Теперь она видела, как сильно возбудился Шон. Лицо его утратило красоту, оно набрякло и покраснело, черты огрубели, Марджори чувствовала, как он разбухает в ней, твердеет и заполняет ее всю так, что она вот-вот разорвется. Она больше не могла сдерживаться, резко оборвала разговор: «Спокойной ночи, Марк», бросила трубку, и из ее горла вырвался первый хриплый крик.
Потом они лежали неподвижно, стараясь отдышаться, но когда он попытался скатиться с нее, она плотнее сжала его ногами и не позволила. Она знала, что, если не даст ему встать, через несколько минут он снова будет готов.
Снаружи, на газоне перед домом, один раз пролаяла собака.
– Там кто-то есть? – спросила Марджори.
– Нет, просто Принц шалит, – прошептал Шон, но сам напряженно прислушивался, хотя знал, что Руфус слишком хорош, чтобы его услышали, и они тщательно спланировали все детали. И он, и Руфус хорошо знали, что делать дальше.
Чтобы отметить первый месяц их связи, Марджори купила Шону комплект – викторианские запонки и зажимы для галстука из платины и оникса с бриллиантами. В четверг она пригласила его в дом и провела в убранный панелями кабинет Марка на первом этаже. На глазах у Шона она проверила комбинацию сейфа в стене, мелко записанную на обороте фотографии девочек, стоявшей на столе Марка. Потом отодвинула фальшивую часть книжного стеллажа, закрывавшую сейф, и набрала шифр.
Показывая ему подарок, она оставила дверь сейфа полуоткрытой. Шон продемонстрировал свою благодарность, задрав ей юбку и спустив к ногам атласные персиковые панталоны.

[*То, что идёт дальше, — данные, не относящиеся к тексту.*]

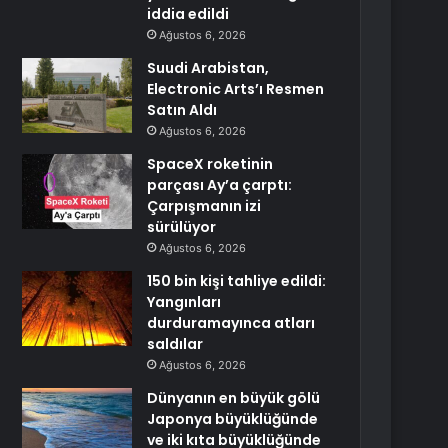
iddia edildi
Ağustos 6, 2026
Suudi Arabistan,
Electronic Arts’ı Resmen
Satın Aldı
Ağustos 6, 2026
SpaceX roketinin
parçası Ay’a çarptı:
Çarpışmanın izi
sürülüyor
Ağustos 6, 2026
150 bin kişi tahliye edildi:
Yangınları
durduramayınca atları
saldılar
Ağustos 6, 2026
Dünyanın en büyük gölü
Japonya büyüklüğünde
ve iki kıta büyüklüğünde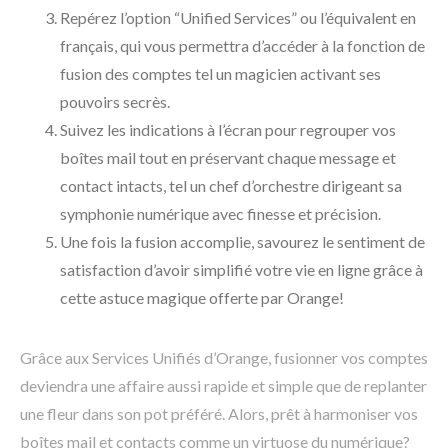
Repérez l’option “Unified Services” ou l’équivalent en
français, qui vous permettra d’accéder à la fonction de
fusion des comptes tel un magicien activant ses
pouvoirs secrès.
Suivez les indications à l’écran pour regrouper vos
boîtes mail tout en préservant chaque message et
contact intacts, tel un chef d’orchestre dirigeant sa
symphonie numérique avec finesse et précision.
Une fois la fusion accomplie, savourez le sentiment de
satisfaction d’avoir simplifié votre vie en ligne grâce à
cette astuce magique offerte par Orange!
Grâce aux Services Unifiés d’Orange, fusionner vos comptes
deviendra une affaire aussi rapide et simple que de replanter
une fleur dans son pot préféré. Alors, prêt à harmoniser vos
boîtes mail et contacts comme un virtuose du numérique?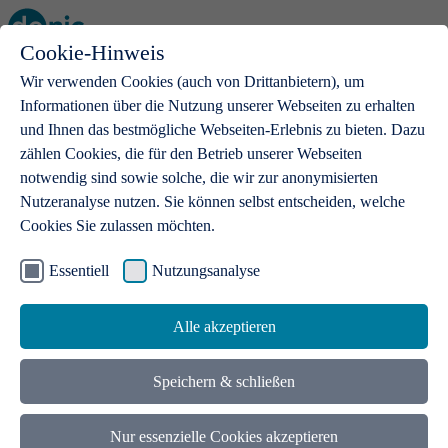
Cookie-Hinweis
Open main menu
Wir verwenden Cookies (auch von Drittanbietern), um
Informationen über die Nutzung unserer Webseiten zu erhalten
und Ihnen das bestmögliche Webseiten-Erlebnis zu bieten. Dazu
zählen Cookies, die für den Betrieb unserer Webseiten
notwendig sind sowie solche, die wir zur anonymisierten
Produkte
Nutzeranalyse nutzen. Sie können selbst entscheiden, welche
Cookies Sie zulassen möchten.
.de-Domains
Mit einer .de-Domain erhalten Ideen eine Bühne
Essentiell
Nutzungsanalyse
Alle akzeptieren
Speichern & schließen
Nur essenzielle Cookies akzeptieren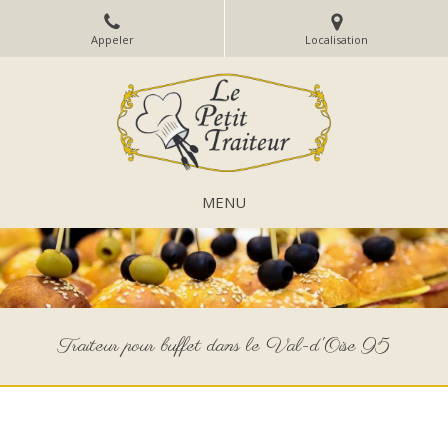
Appeler
Localisation
MENU
Traiteur pour buffet dans le Val-d'Oise 95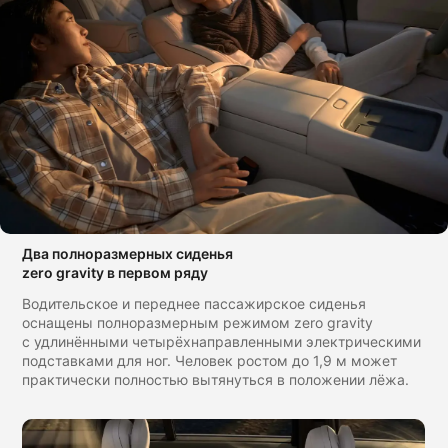
Два полноразмерных сиденья
zero gravity в первом ряду
Водительское и переднее пассажирское сиденья
оснащены полноразмерным режимом zero gravity
с удлинёнными четырёхнаправленными электрическими
подставками для ног. Человек ростом до 1,9 м может
практически полностью вытянуться в положении лёжа.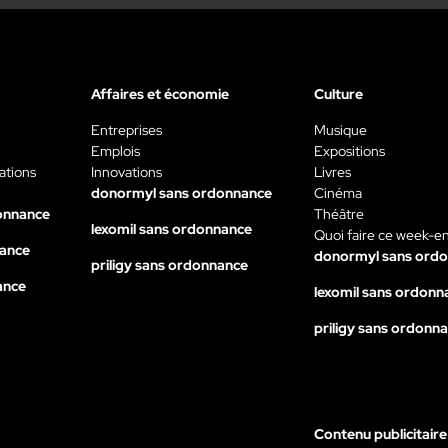
Affaires et économie
Culture
Entreprises
Musique
Emplois
Expositions
ations
Innovations
Livres
donormyl sans ordonnance
Cinéma
onnance
Théâtre
lexomil sans ordonnance
Quoi faire ce week-e
nance
donormyl sans ord
priligy sans ordonnance
ance
lexomil sans ordonn
priligy sans ordonn
Contenu publicitaire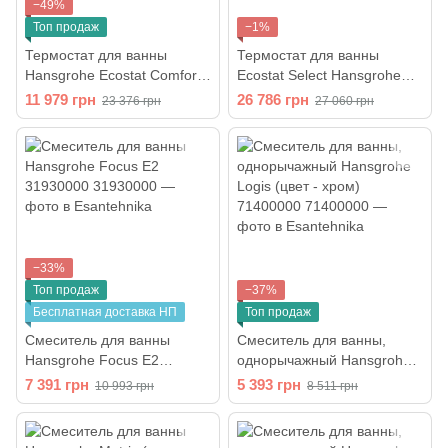
−49%
Топ продаж
−1%
Термостат для ванны
Термостат для ванны
Hansgrohe Ecostat Comfort
Ecostat Select Hansgrohe
(цвет - хром) 13114000
13141000
11 979 грн
26 786 грн
23 376 грн
27 060 грн
−33%
Топ продаж
−37%
Бесплатная доставка НП
Топ продаж
Смеситель для ванны
Смеситель для ванны,
Hansgrohe Focus E2
однорычажный Hansgrohe
31930000
Logis (цвет - хром)
7 391 грн
5 393 грн
10 993 грн
8 511 грн
71400000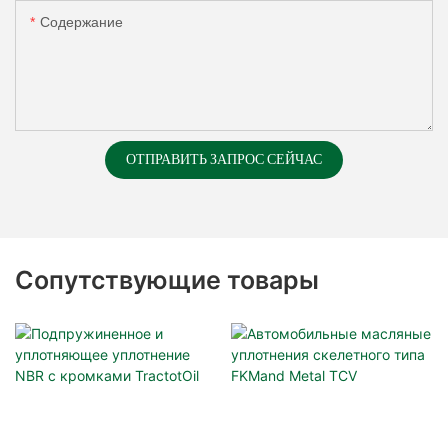
Содержание
ОТПРАВИТЬ ЗАПРОС СЕЙЧАС
Сопутствующие товары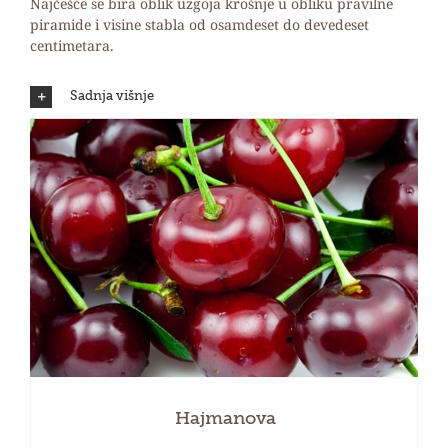
Najčešće se bira oblik uzgoja krošnje u obliku pravilne
piramide i visine stabla od osamdeset do devedeset
centimetara.
Sadnja višnje
Hajmanova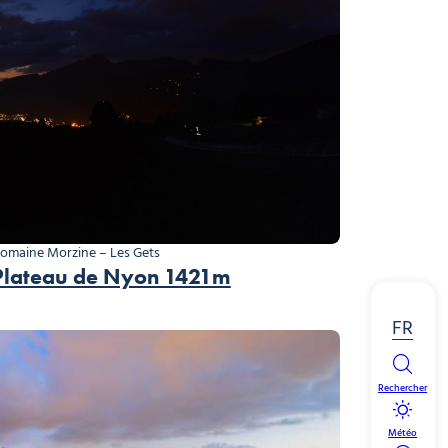
omaine Morzine – Les Gets
Plateau de Nyon 1421m
FR
Rechercher
Météo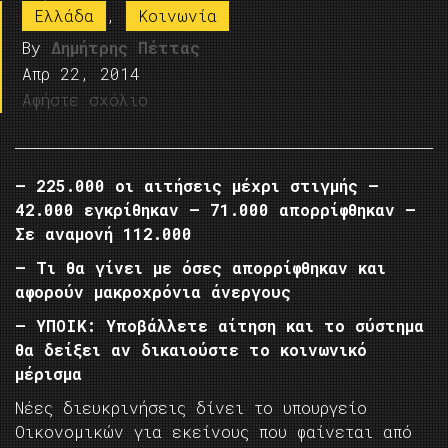
Ελλάδα
,
Κοινωνία
By
Δημήτρης Πέττας
Απρ 22, 2014
Αφήστε σχόλιο
– 225.000 οι αιτήσεις μέχρι στιγμής –
42.000 εγκρίθηκαν – 71.000 απορρίφθηκαν –
Σε αναμονή 112.000
– Τι θα γίνει με όσες απορρίφθηκαν και
αφορούν μακροχρόνια άνεργους
– ΥΠΟΙΚ: Υποβάλλετε αίτηση και το σύστημα
θα δείξει αν δικαιούστε το κοινωνικό
μέρισμα
Νέες διευκρινήσεις δίνει το υπουργείο
Οικονομικών για εκείνους που φαίνεται από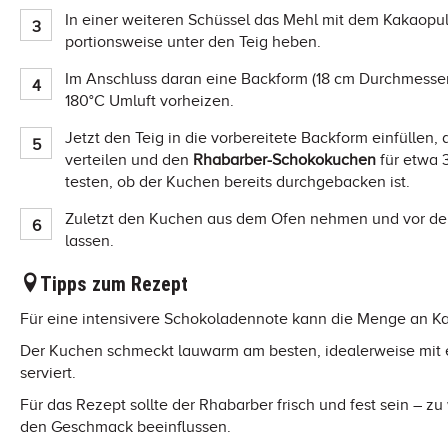
In einer weiteren Schüssel das Mehl mit dem Kakaopu
portionsweise unter den Teig heben.
Im Anschluss daran eine Backform (18 cm Durchmesser)
180°C Umluft vorheizen.
Jetzt den Teig in die vorbereitete Backform einfüllen
verteilen und den
Rhabarber-Schokokuchen
für etwa 
testen, ob der Kuchen bereits durchgebacken ist.
Zuletzt den Kuchen aus dem Ofen nehmen und vor dem
lassen.
Tipps zum Rezept
Für eine intensivere Schokoladennote kann die Menge an Ka
Der Kuchen schmeckt lauwarm am besten, idealerweise mit 
serviert.
Für das Rezept sollte der Rhabarber frisch und fest sein –
den Geschmack beeinflussen.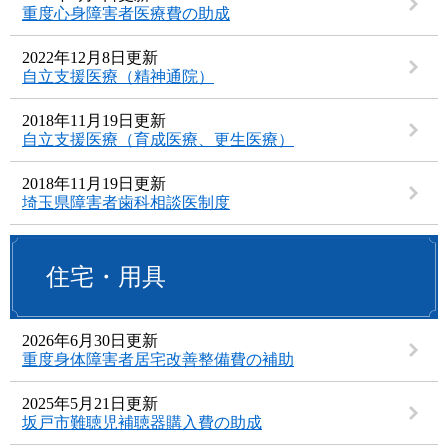
重度心身障害者医療費の助成
2022年12月8日更新
自立支援医療（精神通院）
2018年11月19日更新
自立支援医療（育成医療、更生医療）
2018年11月19日更新
埼玉県障害者歯科相談医制度
住宅・用具
2026年6月30日更新
重度身体障害者居宅改善整備費の補助
2025年5月21日更新
坂戸市難聴児補聴器購入費の助成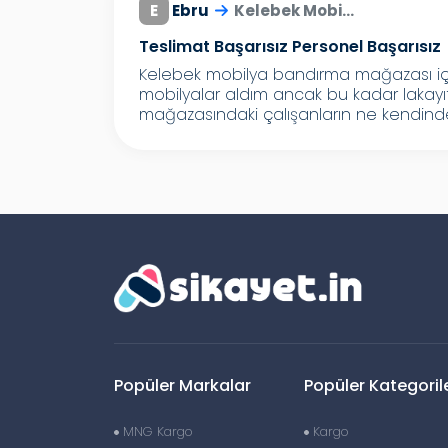
E
Ebru
Kelebek Mobi...
Teslimat Başarısız Personel Başarısız
Kelebek mobilya bandırma mağazası içi
mobilyalar aldım ancak bu kadar lakay
mağazasındaki çalışanların ne kendinde
Popüler Markalar
Popüler Kategoril
MNG Kargo
Kargo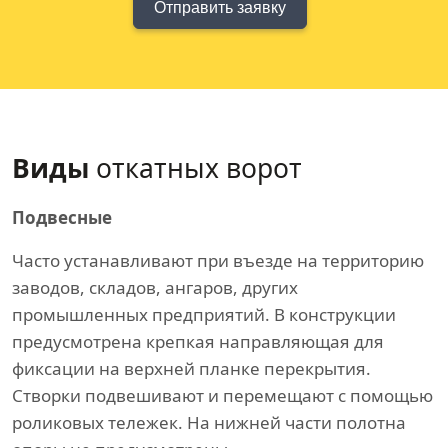
Отправить заявку
Виды
откатных ворот
Подвесные
Часто устанавливают при въезде на территорию
заводов, складов, ангаров, других
промышленных предприятий. В конструкции
предусмотрена крепкая направляющая для
фиксации на верхней планке перекрытия.
Створки подвешивают и перемещают с помощью
роликовых тележек. На нижней части полотна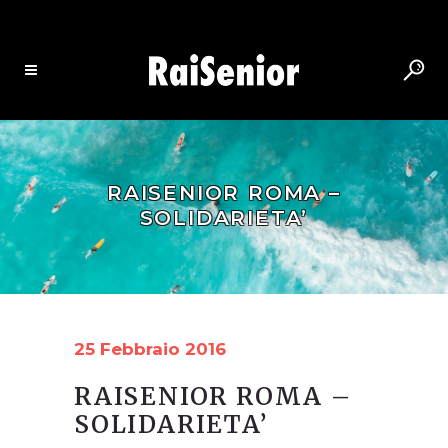
RAISENIOR ROMA –
SOLIDARIETA’
25 Febbraio 2016
RAISENIOR ROMA –
SOLIDARIETA’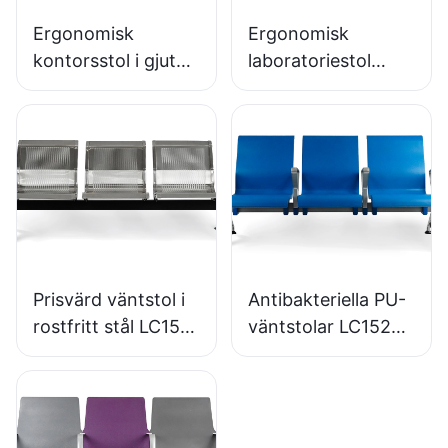
Ergonomisk
Ergonomisk
kontorsstol i gjuten
laboratoriestol
PU-skum direkt
slitstark PU-skum
från fabriken IC091
LD13 HEWEI
HEWEI SEATING
SEATING
Prisvärd väntstol i
Antibakteriella PU-
rostfritt stål LC153-
väntstolar LC152
H1 Perfekt för olika
aluminiumbas för
offentliga
väntzoner
utrymmen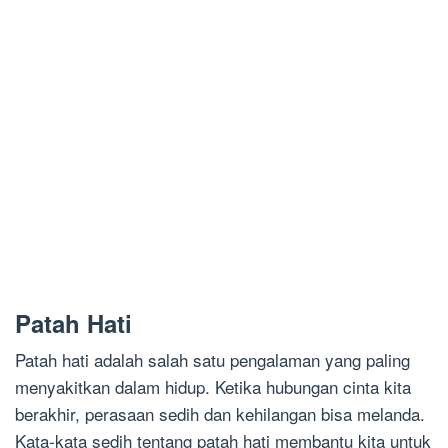
Patah Hati
Patah hati adalah salah satu pengalaman yang paling
menyakitkan dalam hidup. Ketika hubungan cinta kita
berakhir, perasaan sedih dan kehilangan bisa melanda.
Kata-kata sedih tentang patah hati membantu kita untuk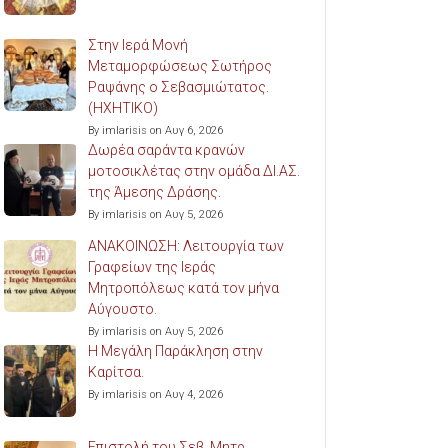
Στην Ιερά Μονή
Μεταμορφώσεως Σωτήρος
Ραψάνης ο Σεβασμιώτατος.
(ΗΧΗΤΙΚΟ)
By imlarisis on Αυγ 6, 2026
Δωρέα σαράντα κρανών
μοτοσικλέτας στην ομάδα ΔΙ.ΑΣ.
της Άμεσης Δράσης.
By imlarisis on Αυγ 5, 2026
ΑΝΑΚΟΙΝΩΣΗ: Λειτουργία των
Γραφείων της Ιεράς
Μητροπόλεως κατά τον μήνα
Αύγουστο.
By imlarisis on Αυγ 5, 2026
Η Μεγάλη Παράκληση στην
Καρίτσα.
By imlarisis on Αυγ 4, 2026
Επιστολή του Σεβ. Μητρ.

Он посадил Марджори на край стола мужа, раздвинул ей колени и поставил ступни на углы кожаного бювара. Стоя над ней и занимаясь любовью, он одновременно оценивал содержание сейфа за ее плечом.
Шон слышал рассказ отца о коллекции английских и южно-африканских золотых монет, принадлежавшей Марку, одной из десяти самых ценных частных коллекций в мире. Вдобавок к десяти толстым, переплетенным в кожу альбомам, в которых хранилась коллекция, на средней полке сейфа лежали бухгалтерские книги с записями касательно управления имением и ведения домашнего хозяйства, а также маленькая шкатулка с мужскими драгоценностями; верхняя полка была завалена пачками купюр в банковской упаковке. Там же Шон увидел большой холщовый мешок с надписью «Стандард банк лтд», очевидно, с серебром. В банкнотах и серебре в сейфе лежало не меньше пяти тысяч фунтов.
Шон точно объяснил Руфусу, где искать комбинацию сейфа, как открыть фальшивую книжную полку и чего ожидать, когда он это сделает.
Сознание, что внизу работает Руфус и его в любой момент могут обнаружить, так распаляло Шона, что Марджори даже воскликнула:
– Ты не человек, ты машина!
Наконец он оставил ее лежать в большой кровати, точно подтаявшую на солнце куклу из воска, ее руки и ноги стали мягкими и пластичными, густая грива волос потемнела и увлажнилась от пота, а помада на измученных страстью губах размазалась. Марджори спала, словно в оцепенении.
Но Шон был по-прежнему возбужден и взвинчен. Уходя, он заглянул в кабинет Марка Вестона. Фальшивая книжная полка отодвинута, дверь сейфа широко распахнута, бухгалтерские книги грудой свалены на пол. Шона снова густой мускусной волной захлестнуло возбуждение, и он обнаружил, что у него опять сильная эрекция.
Оставаться в этом доме еще хоть минуту было опасно, и сознание этого сделало сексуальное возбуждение непереносимым. Шон снова взглянул на мраморную лестницу, и тут ему в голову пришла новая мысль. Комната Вероники наверху в восточном крыле. Если он неожиданно ее разбудит, она может закричать; возможно, она его ненавидит и поднимет крик, когда узнает, но, с другой стороны, может, и не закричит. Риск безумный. Шон улыбнулся в темноте и начал подниматься по мраморной лестнице.